Each line containing the string "brown" should be copied out of the entries.

(Extracted material Opens)

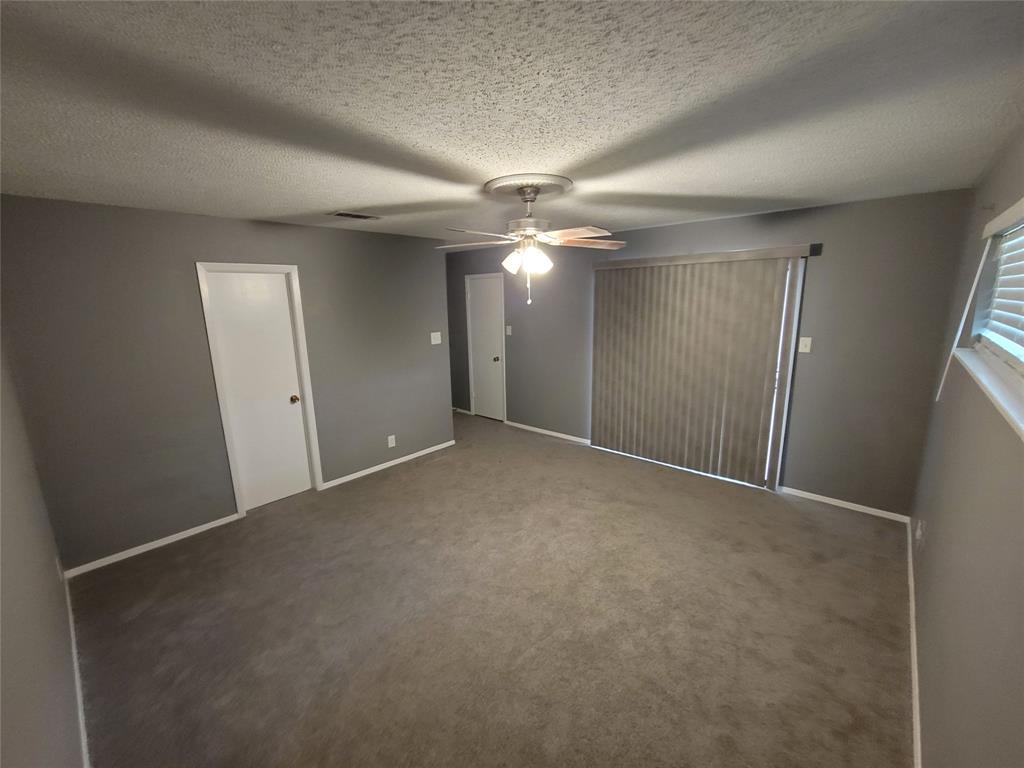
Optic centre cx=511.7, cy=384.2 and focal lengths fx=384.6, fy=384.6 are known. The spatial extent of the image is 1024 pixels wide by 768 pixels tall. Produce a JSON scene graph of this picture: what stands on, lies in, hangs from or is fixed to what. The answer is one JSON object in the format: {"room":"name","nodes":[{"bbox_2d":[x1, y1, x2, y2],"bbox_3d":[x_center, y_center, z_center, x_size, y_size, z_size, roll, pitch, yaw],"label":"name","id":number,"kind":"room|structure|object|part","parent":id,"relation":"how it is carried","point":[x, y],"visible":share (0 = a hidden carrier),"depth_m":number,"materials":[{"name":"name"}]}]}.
{"room":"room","nodes":[
{"label":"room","id":0,"kind":"room"},
{"bbox_2d":[0,336,82,767],"bbox_3d":[-1.563,0.378,1.046,4.254,2.475,0.129,10,16,41],"label":"near left wall","id":1,"kind":"structure","parent":0,"point":[18,710],"depth_m":1.39,"materials":[{"name":"paint"}]},
{"bbox_2d":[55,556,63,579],"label":"wall socket","id":2,"kind":"object","parent":1,"relation":"attached to","point":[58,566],"visible":0.81,"depth_m":2.16,"materials":[{"name":"white plastic"}]},
{"bbox_2d":[63,570,89,767],"bbox_3d":[-1.669,1.478,1.480,3.894,0.075,0.014,10,16,41],"label":"baseboard","id":3,"kind":"structure","parent":1,"relation":"attached to","point":[81,723],"depth_m":1.79,"materials":[{"name":"white paint"}]},
{"bbox_2d":[0,193,451,571],"bbox_3d":[-1.916,-0.169,3.544,0.127,2.446,3.350,10,16,41],"label":"left wall","id":4,"kind":"structure","parent":0,"point":[198,242],"depth_m":2.81,"materials":[{"name":"grey paint"}]},
{"bbox_2d":[62,512,241,577],"bbox_3d":[-2.648,1.189,2.930,0.013,0.067,1.017,10,16,41],"label":"baseboard","id":5,"kind":"structure","parent":4,"relation":"attached to","point":[191,530],"depth_m":2.86,"materials":[{"name":"white paint"}]},
{"bbox_2d":[202,268,314,510],"bbox_3d":[-2.133,0.080,3.311,0.105,2.025,0.572,10,16,41],"label":"white door","id":6,"kind":"structure","parent":4,"relation":"in","point":[299,433],"depth_m":3.31,"materials":[{"name":"white paint"}]},
{"bbox_3d":[-1.966,0.136,3.505,0.074,0.068,0.067,10,16,41],"label":"doorknob","id":7,"kind":"part","parent":6,"relation":"part of","materials":[{"name":"gold metal"}]},
{"bbox_2d":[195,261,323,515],"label":"door frame","id":8,"kind":"structure","parent":4,"relation":"attached to","point":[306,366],"depth_m":3.25,"materials":[{"name":"white paint"}]},
{"bbox_2d":[321,439,455,488],"bbox_3d":[-1.273,0.854,4.320,0.013,0.067,1.650,10,16,41],"label":"baseboard","id":9,"kind":"structure","parent":4,"relation":"attached to","point":[355,474],"depth_m":4.19,"materials":[{"name":"white paint"}]},
{"bbox_2d":[387,434,395,447],"bbox_3d":[-1.322,0.622,4.215,0.009,0.120,0.074,10,16,41],"label":"wall socket","id":10,"kind":"object","parent":4,"relation":"attached to","point":[393,437],"visible":0.99,"depth_m":4.21,"materials":[{"name":"white plastic"}]},
{"bbox_2d":[430,331,441,344],"bbox_3d":[-0.883,-0.540,4.479,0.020,0.132,0.125,10,16,41],"label":"light switch","id":11,"kind":"object","parent":4,"relation":"attached to","point":[439,338],"visible":0.99,"depth_m":4.48,"materials":[{"name":"white plastic"}]},
{"bbox_2d":[66,408,914,767],"bbox_3d":[-0.404,1.169,3.127,5.802,0.103,4.748,10,16,41],"label":"carpet floor","id":12,"kind":"structure","parent":0,"point":[541,450],"depth_m":2.13,"materials":[{"name":"carpet"}]},
{"bbox_2d":[0,0,1023,244],"bbox_3d":[-0.511,-1.320,2.758,5.828,0.107,4.993,10,16,41],"label":"ceiling","id":13,"kind":"structure","parent":0,"point":[556,162],"depth_m":1.33,"materials":[{"name":"white paint"}]},
{"bbox_2d":[327,210,380,220],"bbox_3d":[-1.239,-1.319,3.007,0.203,0.012,0.365,10,16,41],"label":"ceiling vent","id":14,"kind":"object","parent":13,"relation":"attached to","point":[359,216],"visible":0.99,"depth_m":2.98,"materials":[{"name":"metal"}]},
{"bbox_2d":[483,173,573,201],"bbox_3d":[0.092,-1.197,2.378,0.526,0.048,0.516,10,16,41],"label":"ceiling medallion","id":15,"kind":"object","parent":13,"relation":"attached to","point":[501,186],"visible":0.83,"depth_m":2.26,"materials":[{"name":"white paint"}]},
{"bbox_2d":[437,178,622,305],"bbox_3d":[0.121,-0.841,2.329,1.146,0.685,1.144,10,16,41],"label":"ceiling fan","id":16,"kind":"object","parent":15,"relation":"hanging from","point":[528,198],"visible":0.99,"depth_m":2.25,"materials":[{"name":"white metal"}]},
{"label":"blade","id":17,"kind":"part","parent":16,"relation":"part of","materials":[{"name":"wood"}]},
{"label":"fan blade","id":18,"kind":"part","parent":16,"relation":"part of","materials":[{"name":"wood"}]},
{"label":"shade","id":19,"kind":"part","parent":16,"relation":"part of","materials":[{"name":"white glass"}]},
{"bbox_3d":[0.087,-0.768,2.322,0.250,0.146,0.207,1,12,6],"label":"shades","id":20,"kind":"part","parent":16,"relation":"part of","materials":[{"name":"white glass"}]},
{"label":"motor housing","id":21,"kind":"part","parent":16,"relation":"part of","materials":[{"name":"metal"}]},
{"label":"shade","id":22,"kind":"part","parent":16,"relation":"part of","materials":[{"name":"white glass"}]},
{"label":"fan blade","id":23,"kind":"part","parent":16,"relation":"part of","materials":[{"name":"brown wood"}]},
{"bbox_3d":[0.453,-0.908,2.413,0.360,0.045,0.418,10,16,41],"label":"fan blade","id":24,"kind":"part","parent":16,"relation":"part of","materials":[{"name":"brown wood"}]},
{"bbox_2d":[448,187,974,516],"bbox_3d":[0.966,-0.477,4.609,5.771,2.438,0.144,10,16,41],"label":"back wall","id":25,"kind":"structure","parent":0,"point":[696,224],"depth_m":3.11,"materials":[{"name":"grey paint"}]},
{"bbox_2d":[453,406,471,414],"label":"baseboard","id":26,"kind":"structure","parent":25,"relation":"attached to","point":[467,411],"depth_m":6.20,"materials":[{"name":"white"}]},
{"bbox_2d":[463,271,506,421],"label":"door frame","id":27,"kind":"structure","parent":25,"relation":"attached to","point":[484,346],"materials":[{"name":"white paint"}]},
{"bbox_2d":[467,274,505,421],"bbox_3d":[-0.390,-0.493,5.646,0.631,2.047,0.108,10,16,41],"label":"white door","id":28,"kind":"structure","parent":25,"relation":"in","point":[492,328],"depth_m":5.65,"materials":[{"name":"white paint"}]},
{"bbox_3d":[-0.221,-0.359,5.515,0.066,0.069,0.075,10,16,41],"label":"doorknob","id":29,"kind":"part","parent":28,"relation":"part of","materials":[{"name":"metal"}]},
{"bbox_2d":[505,325,511,335],"bbox_3d":[-0.052,-0.736,5.271,0.079,0.131,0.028,10,16,41],"label":"light switch","id":30,"kind":"object","parent":25,"relation":"attached to","point":[509,332],"visible":0.99,"depth_m":5.27,"materials":[{"name":"white plastic"}]},
{"bbox_2d":[505,420,591,444],"bbox_3d":[0.423,0.628,5.135,1.438,0.065,0.013,10,16,41],"label":"baseboard","id":31,"kind":"structure","parent":25,"relation":"attached to","point":[535,429],"depth_m":5.08,"materials":[{"name":"white paint"}]},
{"bbox_2d":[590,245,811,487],"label":"vertical blind","id":32,"kind":"object","parent":25,"relation":"attached to","point":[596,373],"visible":0.99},
{"bbox_2d":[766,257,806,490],"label":"sliding glass door","id":33,"kind":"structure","parent":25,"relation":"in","point":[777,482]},
{"bbox_2d":[798,336,811,352],"bbox_3d":[2.460,-0.333,3.227,0.074,0.123,0.019,10,16,41],"label":"light switch","id":34,"kind":"object","parent":25,"relation":"attached to","point":[802,338],"visible":0.99,"depth_m":3.23,"materials":[{"name":"white plastic"}]},
{"bbox_2d":[780,485,909,522],"bbox_3d":[2.765,1.001,3.256,0.844,0.064,0.013,10,16,41],"label":"baseboard","id":35,"kind":"structure","parent":25,"relation":"attached to","point":[846,506],"depth_m":3.22,"materials":[{"name":"white paint"}]},
{"bbox_2d":[907,130,1023,767],"bbox_3d":[1.491,0.306,1.054,0.151,2.443,4.662,10,16,41],"label":"right wall","id":36,"kind":"structure","parent":0,"point":[931,553],"depth_m":1.42,"materials":[{"name":"paint"}]},
{"bbox_2d":[906,523,921,765],"bbox_3d":[1.573,1.416,1.461,0.014,0.070,4.462,10,16,41],"label":"baseboard","id":37,"kind":"structure","parent":36,"relation":"attached to","point":[919,749],"depth_m":1.80,"materials":[{"name":"white paint"}]},
{"bbox_2d":[915,519,924,545],"bbox_3d":[2.416,0.882,2.285,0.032,0.129,0.071,10,16,41],"label":"wall socket","id":38,"kind":"object","parent":36,"relation":"attached to","point":[919,532],"visible":0.99,"depth_m":2.27,"materials":[{"name":"white plastic"}]},
{"bbox_2d":[951,345,1023,439],"bbox_3d":[1.595,0.044,1.180,0.146,0.046,2.157,10,16,41],"label":"window sill","id":39,"kind":"structure","parent":36,"relation":"attached to","point":[993,392],"depth_m":1.33,"materials":[{"name":"white paint"}]},
{"bbox_2d":[972,214,1023,375],"bbox_3d":[1.854,-0.311,1.269,0.055,0.624,1.826,10,16,41],"label":"window","id":40,"kind":"structure","parent":36,"relation":"in","point":[1022,231],"depth_m":1.82,"materials":[{"name":"white"}]},
{"bbox_2d":[978,198,1023,364],"bbox_3d":[1.785,-0.322,1.272,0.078,0.649,1.828,10,16,41],"label":"window blind","id":41,"kind":"object","parent":40,"relation":"attached to","point":[1022,201],"visible":0.99,"depth_m":1.67,"materials":[{"name":"white plastic"}]},
{"bbox_2d":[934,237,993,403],"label":"blind wand","id":42,"kind":"object","parent":41,"relation":"hanging from","point":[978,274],"visible":0.99,"depth_m":1.92,"materials":[{"name":"white plastic"}]}
]}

(Extracted material Closes)

_Response area_.
{"label":"fan blade","id":23,"kind":"part","parent":16,"relation":"part of","materials":[{"name":"brown wood"}]},
{"bbox_3d":[0.453,-0.908,2.413,0.360,0.045,0.418,10,16,41],"label":"fan blade","id":24,"kind":"part","parent":16,"relation":"part of","materials":[{"name":"brown wood"}]},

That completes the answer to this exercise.